Rätselhaftes Mikroplastik.
Text: Angelika Jacobs
Könnte der Rhein mehr Mikroplastik enthalten als bisher angenommen? Ein Projekt der Forschungsgruppe Mensch-Gesellschaft-Umwelt soll Aufschluss geben.
Kunststoffpartikel haben auch die letzten Winkel der Erde erreicht. Der Rhein bei Basel bildet keine Ausnahme: Seit Jahren untersuchen hier Forschende um Patricia Holm, Professorin für Ökologie, die Verunreinigung mit Mikroplastik. Womöglich hat aber eine der bisherigen Methoden, um Proben zu nehmen, bestimmte Partikel «übersehen».
Umweltwissenschaftler Sebastian Rieder vergleicht deshalb zwei Verfahren, Mikroplastik zu isolieren. Das Ziel wäre eine Methode, mit welcher ein längerfristiges Monitoring des Rheins möglich ist.
Bisher nutzten die Forschenden Zentrifugen, um Sediment und das darin enthaltene Mikroplastik aus dem Rheinwasser zu isolieren. Auch Rieder wendet diese Methode an. Zusätzlich lässt er zum Vergleich Flusswasser durch Siebe und einen Sedimentierungskasten fliessen. Die Fliessgeschwindigkeit wird dabei stark verlangsamt, sodass sich alle Schwebeteilchen absetzen.
Das so aufgefangene Sediment ebenso wie die Probe aus der Zentrifuge transportiert der Forscher sicher in Kisten verpackt ins Labor der Forschungsgruppe Mensch-Gesellschaft-Umwelt.
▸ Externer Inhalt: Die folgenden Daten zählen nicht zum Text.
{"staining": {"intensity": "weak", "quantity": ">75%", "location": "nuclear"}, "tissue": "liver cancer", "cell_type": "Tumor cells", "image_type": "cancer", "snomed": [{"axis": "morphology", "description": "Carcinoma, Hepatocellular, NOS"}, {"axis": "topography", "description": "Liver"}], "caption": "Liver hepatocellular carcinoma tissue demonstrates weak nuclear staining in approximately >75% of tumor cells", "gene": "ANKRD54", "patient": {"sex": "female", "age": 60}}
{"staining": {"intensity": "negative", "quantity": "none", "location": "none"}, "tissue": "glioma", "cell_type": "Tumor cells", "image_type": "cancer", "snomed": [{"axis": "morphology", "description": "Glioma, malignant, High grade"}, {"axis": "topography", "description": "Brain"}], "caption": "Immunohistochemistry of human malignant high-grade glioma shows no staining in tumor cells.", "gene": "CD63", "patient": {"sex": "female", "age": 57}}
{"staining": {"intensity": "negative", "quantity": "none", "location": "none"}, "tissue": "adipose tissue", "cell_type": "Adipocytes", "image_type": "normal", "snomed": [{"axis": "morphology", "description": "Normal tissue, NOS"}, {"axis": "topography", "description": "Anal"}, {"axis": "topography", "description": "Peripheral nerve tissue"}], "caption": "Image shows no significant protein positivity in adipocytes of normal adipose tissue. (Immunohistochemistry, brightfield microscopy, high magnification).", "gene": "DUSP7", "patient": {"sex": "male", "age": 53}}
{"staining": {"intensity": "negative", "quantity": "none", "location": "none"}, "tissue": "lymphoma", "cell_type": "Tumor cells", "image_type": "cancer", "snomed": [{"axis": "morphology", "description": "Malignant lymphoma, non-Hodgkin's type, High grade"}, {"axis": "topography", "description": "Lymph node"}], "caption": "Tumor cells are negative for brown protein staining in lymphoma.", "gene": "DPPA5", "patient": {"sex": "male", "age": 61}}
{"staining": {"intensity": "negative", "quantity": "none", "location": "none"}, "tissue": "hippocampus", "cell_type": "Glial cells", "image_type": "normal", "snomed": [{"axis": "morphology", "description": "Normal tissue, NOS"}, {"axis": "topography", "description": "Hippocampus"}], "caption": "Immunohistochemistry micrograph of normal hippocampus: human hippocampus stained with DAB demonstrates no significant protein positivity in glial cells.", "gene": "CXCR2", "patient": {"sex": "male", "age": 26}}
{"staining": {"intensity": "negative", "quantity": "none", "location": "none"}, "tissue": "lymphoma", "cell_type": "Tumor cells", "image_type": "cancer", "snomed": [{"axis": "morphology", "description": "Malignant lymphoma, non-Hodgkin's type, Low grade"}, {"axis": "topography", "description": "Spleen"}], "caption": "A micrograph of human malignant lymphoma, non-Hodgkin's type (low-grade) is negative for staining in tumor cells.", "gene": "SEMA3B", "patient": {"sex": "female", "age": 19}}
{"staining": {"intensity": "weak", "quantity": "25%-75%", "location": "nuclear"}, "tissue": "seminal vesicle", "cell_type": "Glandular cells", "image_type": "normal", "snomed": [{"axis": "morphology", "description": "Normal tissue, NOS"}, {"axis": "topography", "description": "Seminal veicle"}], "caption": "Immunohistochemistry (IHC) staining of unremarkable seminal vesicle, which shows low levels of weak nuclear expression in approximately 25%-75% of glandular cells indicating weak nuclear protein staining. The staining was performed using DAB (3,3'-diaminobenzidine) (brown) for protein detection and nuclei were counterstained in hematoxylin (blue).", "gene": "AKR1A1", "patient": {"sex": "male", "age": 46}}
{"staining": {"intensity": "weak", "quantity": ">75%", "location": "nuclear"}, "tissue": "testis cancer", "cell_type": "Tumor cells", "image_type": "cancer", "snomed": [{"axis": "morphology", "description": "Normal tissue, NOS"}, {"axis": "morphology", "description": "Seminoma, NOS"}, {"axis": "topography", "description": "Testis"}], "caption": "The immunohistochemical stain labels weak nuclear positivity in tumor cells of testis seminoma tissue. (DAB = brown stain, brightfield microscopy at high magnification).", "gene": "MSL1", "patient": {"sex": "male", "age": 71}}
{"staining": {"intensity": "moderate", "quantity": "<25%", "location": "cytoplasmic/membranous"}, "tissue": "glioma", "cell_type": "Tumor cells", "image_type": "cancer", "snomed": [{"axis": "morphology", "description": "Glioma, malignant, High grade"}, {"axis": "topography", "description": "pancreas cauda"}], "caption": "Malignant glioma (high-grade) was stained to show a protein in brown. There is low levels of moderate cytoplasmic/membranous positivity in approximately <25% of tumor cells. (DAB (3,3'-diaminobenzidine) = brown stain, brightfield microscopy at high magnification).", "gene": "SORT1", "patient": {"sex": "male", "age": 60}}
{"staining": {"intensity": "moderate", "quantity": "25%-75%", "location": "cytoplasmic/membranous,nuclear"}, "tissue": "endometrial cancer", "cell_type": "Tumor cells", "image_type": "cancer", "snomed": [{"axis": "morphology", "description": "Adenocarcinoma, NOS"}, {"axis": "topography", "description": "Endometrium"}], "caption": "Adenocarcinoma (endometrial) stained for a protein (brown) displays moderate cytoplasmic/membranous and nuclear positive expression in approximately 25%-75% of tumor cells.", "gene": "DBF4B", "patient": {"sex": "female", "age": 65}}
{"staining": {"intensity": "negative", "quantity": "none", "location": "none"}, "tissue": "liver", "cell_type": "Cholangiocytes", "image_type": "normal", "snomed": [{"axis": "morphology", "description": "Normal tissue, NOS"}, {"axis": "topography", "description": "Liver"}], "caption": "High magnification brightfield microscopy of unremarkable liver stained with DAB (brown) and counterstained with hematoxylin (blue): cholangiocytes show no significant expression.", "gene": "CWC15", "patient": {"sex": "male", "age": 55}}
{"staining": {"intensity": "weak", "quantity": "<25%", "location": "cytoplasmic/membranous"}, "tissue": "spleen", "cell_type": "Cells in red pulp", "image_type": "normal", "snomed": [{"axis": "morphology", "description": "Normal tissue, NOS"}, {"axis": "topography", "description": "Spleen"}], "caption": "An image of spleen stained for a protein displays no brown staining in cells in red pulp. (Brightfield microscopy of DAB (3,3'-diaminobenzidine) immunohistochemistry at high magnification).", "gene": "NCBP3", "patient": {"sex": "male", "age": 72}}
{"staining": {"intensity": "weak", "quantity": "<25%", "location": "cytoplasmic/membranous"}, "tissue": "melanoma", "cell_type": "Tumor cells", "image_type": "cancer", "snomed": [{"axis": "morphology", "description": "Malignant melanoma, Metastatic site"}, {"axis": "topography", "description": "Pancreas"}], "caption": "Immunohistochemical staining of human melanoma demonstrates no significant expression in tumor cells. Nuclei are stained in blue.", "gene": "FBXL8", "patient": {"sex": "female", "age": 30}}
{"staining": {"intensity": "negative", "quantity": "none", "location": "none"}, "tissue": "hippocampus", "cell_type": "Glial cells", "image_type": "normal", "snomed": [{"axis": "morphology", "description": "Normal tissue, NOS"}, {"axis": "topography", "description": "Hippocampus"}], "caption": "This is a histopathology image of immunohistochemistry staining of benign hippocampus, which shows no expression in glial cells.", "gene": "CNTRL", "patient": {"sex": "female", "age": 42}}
Zunächst trocknet Sebastian Rieder die Proben im Trockenschrank (linkes Bild). Um das Mikroplastik aus der Probe zu isolieren, führt Rieder eine Dichtetrennung durch (rechtes Bild): Er versetzt die Proben mit Natriumbromid und Wasser, wodurch sich organisches Material und Mikroplastik vom Sediment und anderen nicht-organischen Schwebeteilchen absondern.
Nach einer Standzeit von einem Tag hat sich das Material an der Oberfläche gesammelt (linkes Bild). Es wird dann mit zusätzlichem Natriumbromid und Wasser über den Rand der Flasche gespült, um es so zu isolieren (rechtes Bild). Danach entfernt Rieder das meiste organische Material mit der sogenannten Fenton-Reaktion, bei der es zu CO2 veratmet wird.
Auf Filterscheiben getrocknet, lagert Rieder die Proben bis zur Analyse in einem Schrank unter stabilen Bedingungen.
Die Filterscheiben platziert der Forscher unter einem Infrarotmikroskop (Fourier-Transformations-Infrarotspektrometer). Per Auge markiert er Partikel, die Mikroplastik sein könnten (linkes Bild). Das Mikroskop misst anschliessend die Spektren der markierten Bereiche auf dem Filter (rechtes Bild) im Infrarotstrahl. Diese Spektren werden mittels Software mit einer Datenbank verglichen und berechnet, ob es sich um Plastik handeln könnte und, falls Ja, um welchen Kunststoff.
Der Forscher prüft danach alle Spektren, die wahrscheinlich Mikroplastik sind, bei denen die Software aber keine perfekte Übereinstimmung zur Datenbank feststellen konnte. Nach erstem Augenschein könnte die Mikroplastik-Verschmutzung im Rhein bisher unterschätzt worden sein: Die Proben aus dem Sedimentierungskasten enthalten höchstwahrscheinlich auch grössere Mikroplastik-Partikel von über 500 Mikrometern, die in den Zentrifugenproben fehlen. Detaillierte Analysen werden folgen.
Sebastian Rieder ist wissenschaftlicher Mitarbeiter im Programm Mensch-Gesellschaft-Umwelt am Departement Umweltwissenschaften.
Patricia Holm ist Professorin für Ökologie an der Universität Basel. Zu ihren Forschungsschwerpunkten gehören Mikroplastik und invasive Arten.